Arbeitsauftrag 1: Gib aus dem Text über Rachels Wiederwahl alles von „Thomas Rachel ist“ bis hinunter zu „an die Kirchen.“ wortgetreu zurück.
Arbeitsauftrag 2:
Stimmen die folgenden Aussagen mit dem Text über Rachels Wiederwahl überein? Antworte jeweils mit Ja oder Nein und zitiere die entscheidenden Worte aus dem Text.
(a) Rachel wurde in Hannover wiedergewählt.
(b) Nach Rachel ist das Interesse am Evangelium außerhalb der Kirchenmitgliedschaft gering.
(c) Rachel ist religionspolitischer Sprecher der Unions-Bundestagsfraktion.
Arbeitsauftrag 3: Erkläre mit dem Text über Rachels Wiederwahl, warum sich die Kirchen nach Rachels Warnung selbst klein machen, wenn ihre Botschaft nur als weitere Stimme in der Tagespolitik wahrgenommen wird.

### Vorliegender Text ###

Thomas Rachel ist erneut Bundesvorsitzender des Evangelischen Arbeitskreises der CDU/CSU. Seine Wiederwahl verband er mit einem Appell an die Kirchen.
“Das Christentum war immer politisch” – das sagte der religionspolitische Sprecher der Unions-Bundestagsfraktion, Thomas Rachel (CDU). “Als Christen sind wir aufgefordert, in die Gesellschaft hineinzuwirken”, betonte Rachel am Mittwoch in Hannover. Dort war er zum Bundesvorsitzenden des Evangelischen Arbeitskreises der CDU/CSU wiedergewählt worden.
“Überall dort, wo die Kirchen auf der Grundlage ihrer eigenen Botschaft des Evangeliums zu den grundlegenden ethischen Fragen der Würde des Menschen Stellung nehmen und den Schwachen Gesicht und Stimme geben, haben sie eine große, gesellschaftspolitische Relevanz, und sie finden Gehör”, zeigte sich Rachel überzeugt.
Das Interesse am Evangelium und an christlichen Werten sei auch außerhalb von Kirchenmitgliedschaft in der Gesellschaft weiterhin sehr hoch. Die Botschaft sei “genuin”, betonte Rachel. “Nur die Kirchen können sie sagen.” Er warnte: “Wenn diese Botschaft aber nur als weitere Stimme mit spezifischen Empfehlungen in der Tagespolitik wahrgenommen wird, dann machen sich die Kirchen selber klein.” Dann verlören sie “ihre Authentizität, die sie gerade von allen anderen Organisationen unterscheidet, und damit ihre einzigartige Wirkkraft”.

### Datensätze ###

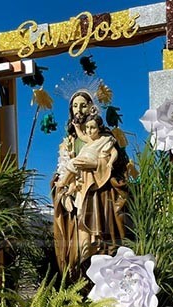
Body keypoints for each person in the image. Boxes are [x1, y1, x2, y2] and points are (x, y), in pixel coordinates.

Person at [52, 92, 128, 276]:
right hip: (77, 197)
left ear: (91, 106)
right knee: (80, 248)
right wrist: (62, 189)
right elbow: (62, 169)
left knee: (98, 246)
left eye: (83, 105)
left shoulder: (104, 136)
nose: (79, 109)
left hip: (99, 197)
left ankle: (104, 287)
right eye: (75, 105)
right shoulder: (69, 142)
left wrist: (98, 165)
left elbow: (119, 164)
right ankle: (80, 288)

###

Schriftliche Antwort 1:
Thomas Rachel ist erneut Bundesvorsitzender des Evangelischen Arbeitskreises der CDU/CSU. Seine Wiederwahl verband er mit einem Appell an die Kirchen.

Schriftliche Antwort 2:
(a) Ja: „betonte Rachel am Mittwoch in Hannover. Dort war er zum Bundesvorsitzenden des Evangelischen Arbeitskreises der CDU/CSU wiedergewählt worden.“
(b) Nein: „auch außerhalb von Kirchenmitgliedschaft in der Gesellschaft weiterhin sehr hoch“
(c) Ja: „der religionspolitische Sprecher der Unions-Bundestagsfraktion, Thomas Rachel (CDU)“

Schriftliche Antwort 3: Die Kirchen würden dann ihre Authentizität verlieren, die sie von allen anderen Organisationen unterscheidet. Damit verlören sie auch ihre einzigartige Wirkkraft.